- Exercise details
From the entries below, return only the lines starting at the one that contains "Florida | RED | 72 |" and ending at the one that contains "<sup>12</sup> Id.", exactly as they stand.
Supplied data below:
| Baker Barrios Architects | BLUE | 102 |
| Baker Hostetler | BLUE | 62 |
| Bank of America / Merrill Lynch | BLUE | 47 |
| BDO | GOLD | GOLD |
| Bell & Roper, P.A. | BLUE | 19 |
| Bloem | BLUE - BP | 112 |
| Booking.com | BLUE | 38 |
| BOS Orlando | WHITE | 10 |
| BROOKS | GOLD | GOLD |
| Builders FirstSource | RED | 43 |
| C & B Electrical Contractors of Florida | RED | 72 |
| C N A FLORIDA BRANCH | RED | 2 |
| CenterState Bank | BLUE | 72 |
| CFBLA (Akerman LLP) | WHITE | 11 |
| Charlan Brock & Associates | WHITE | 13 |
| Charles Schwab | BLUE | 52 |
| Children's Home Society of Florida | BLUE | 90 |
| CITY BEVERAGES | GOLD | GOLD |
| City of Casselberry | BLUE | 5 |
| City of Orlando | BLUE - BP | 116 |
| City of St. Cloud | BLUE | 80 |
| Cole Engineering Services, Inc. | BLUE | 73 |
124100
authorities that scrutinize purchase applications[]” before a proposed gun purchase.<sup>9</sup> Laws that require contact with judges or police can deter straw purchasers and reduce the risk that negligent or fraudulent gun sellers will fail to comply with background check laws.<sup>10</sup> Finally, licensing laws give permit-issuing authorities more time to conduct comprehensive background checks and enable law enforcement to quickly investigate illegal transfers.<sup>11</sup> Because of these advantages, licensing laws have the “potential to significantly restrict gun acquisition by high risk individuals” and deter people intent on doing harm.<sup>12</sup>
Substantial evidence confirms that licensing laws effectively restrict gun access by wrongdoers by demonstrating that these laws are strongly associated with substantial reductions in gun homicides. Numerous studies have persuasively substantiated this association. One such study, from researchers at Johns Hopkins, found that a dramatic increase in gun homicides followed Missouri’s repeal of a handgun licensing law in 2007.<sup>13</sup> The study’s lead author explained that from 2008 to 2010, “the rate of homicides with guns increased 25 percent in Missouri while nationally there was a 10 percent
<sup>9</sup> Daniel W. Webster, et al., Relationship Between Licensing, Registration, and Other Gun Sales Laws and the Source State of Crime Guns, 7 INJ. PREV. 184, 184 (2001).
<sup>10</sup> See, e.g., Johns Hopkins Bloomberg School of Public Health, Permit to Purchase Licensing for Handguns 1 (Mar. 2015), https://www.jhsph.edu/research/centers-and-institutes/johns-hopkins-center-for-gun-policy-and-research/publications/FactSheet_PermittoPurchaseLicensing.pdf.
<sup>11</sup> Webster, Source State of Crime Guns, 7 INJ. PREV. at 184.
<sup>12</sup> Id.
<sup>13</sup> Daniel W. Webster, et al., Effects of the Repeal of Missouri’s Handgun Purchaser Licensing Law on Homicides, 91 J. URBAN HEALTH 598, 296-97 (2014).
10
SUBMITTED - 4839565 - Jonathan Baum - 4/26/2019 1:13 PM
End of Supplied data.
- Your response
| C & B Electrical Contractors of Florida | RED | 72 |
| C N A FLORIDA BRANCH | RED | 2 |
| CenterState Bank | BLUE | 72 |
| CFBLA (Akerman LLP) | WHITE | 11 |
| Charlan Brock & Associates | WHITE | 13 |
| Charles Schwab | BLUE | 52 |
| Children's Home Society of Florida | BLUE | 90 |
| CITY BEVERAGES | GOLD | GOLD |
| City of Casselberry | BLUE | 5 |
| City of Orlando | BLUE - BP | 116 |
| City of St. Cloud | BLUE | 80 |
| Cole Engineering Services, Inc. | BLUE | 73 |
124100
authorities that scrutinize purchase applications[]” before a proposed gun purchase.<sup>9</sup> Laws that require contact with judges or police can deter straw purchasers and reduce the risk that negligent or fraudulent gun sellers will fail to comply with background check laws.<sup>10</sup> Finally, licensing laws give permit-issuing authorities more time to conduct comprehensive background checks and enable law enforcement to quickly investigate illegal transfers.<sup>11</sup> Because of these advantages, licensing laws have the “potential to significantly restrict gun acquisition by high risk individuals” and deter people intent on doing harm.<sup>12</sup>
Substantial evidence confirms that licensing laws effectively restrict gun access by wrongdoers by demonstrating that these laws are strongly associated with substantial reductions in gun homicides. Numerous studies have persuasively substantiated this association. One such study, from researchers at Johns Hopkins, found that a dramatic increase in gun homicides followed Missouri’s repeal of a handgun licensing law in 2007.<sup>13</sup> The study’s lead author explained that from 2008 to 2010, “the rate of homicides with guns increased 25 percent in Missouri while nationally there was a 10 percent
<sup>9</sup> Daniel W. Webster, et al., Relationship Between Licensing, Registration, and Other Gun Sales Laws and the Source State of Crime Guns, 7 INJ. PREV. 184, 184 (2001).
<sup>10</sup> See, e.g., Johns Hopkins Bloomberg School of Public Health, Permit to Purchase Licensing for Handguns 1 (Mar. 2015), https://www.jhsph.edu/research/centers-and-institutes/johns-hopkins-center-for-gun-policy-and-research/publications/FactSheet_PermittoPurchaseLicensing.pdf.
<sup>11</sup> Webster, Source State of Crime Guns, 7 INJ. PREV. at 184.
<sup>12</sup> Id.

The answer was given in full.